§ Given text
Killashee House Hotel itself is situated on 280 acres of gardens and parklands, and is surrounded by featured gardens in Wicklow, Kildare and Dublin. Killashee is the ideal base from which to tour the Historic Houses, Castles and Gardens of Ireland. Ireland has a vast array of Gardens and the East Coast hosts some of the most notable. You can enjoy three days of Garden and Historic House visits in Dublin, Kildare and Wicklow.
Journey through the tapestry of Irish history, cultural heritage and rich tradition, see Irish architecture at its finest, great Georgian buildings of the 18th century, Palladian-style houses, country manors, gothic revival houses of the Victorian era. Explore the mystery of early barbican towers and castle strongholds. Discover their hidden secrets. Experience the glory of internationally renowned gardens and indulge your senses in rare and beautiful botanical treasures. Stroll amongst formal 17th century gardens, landscape parkland of the 18th century, kitchen gardens and 20th century cottage gardens .Enjoy the river and forest walks, majestic arboreta and rustic wilderness.
Your first stop should be to enjoy both Malahide Castle and Talbot Botanic Gardens. Malahide Castle is one of the oldest and most historic Castles in Ireland dating from 1185. This amazing Castle was owned by the Talbot Family for over 790 years until 1975.
Within the Malahide Castle Demense you will find the Talbot Botanic Gardens which contain almost 5,000 plant species. Emphasis has been placed on Southern Hemisphere plants, particularly Australasian and Chilean species. The gardens were largely created by Lord Milo Talbot between 1948 and 1973 and cover an area of 6.6ha of shrubbery.

§ Stored data
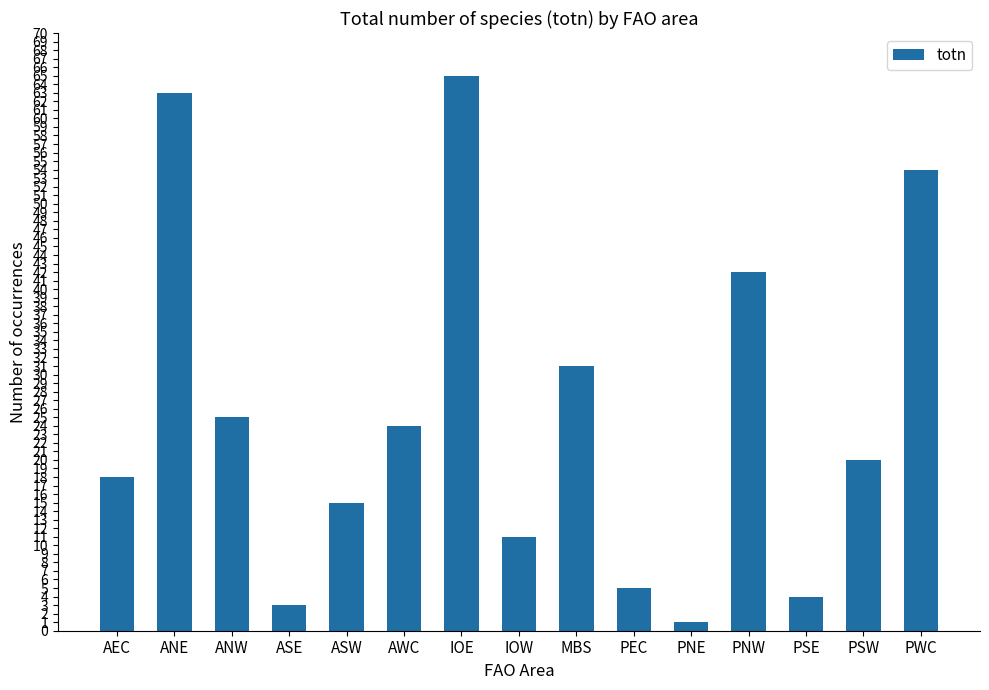

The value at PSE is 1. True or false?

False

§ Task requirements
Return, verbatim, the span of the Killashee House Hotel text between "Killashee House Hotel" and "Kildare and Wicklow.", inclusive.

§ Result for this task
Killashee House Hotel itself is situated on 280 acres of gardens and parklands, and is surrounded by featured gardens in Wicklow, Kildare and Dublin. Killashee is the ideal base from which to tour the Historic Houses, Castles and Gardens of Ireland. Ireland has a vast array of Gardens and the East Coast hosts some of the most notable. You can enjoy three days of Garden and Historic House visits in Dublin, Kildare and Wicklow.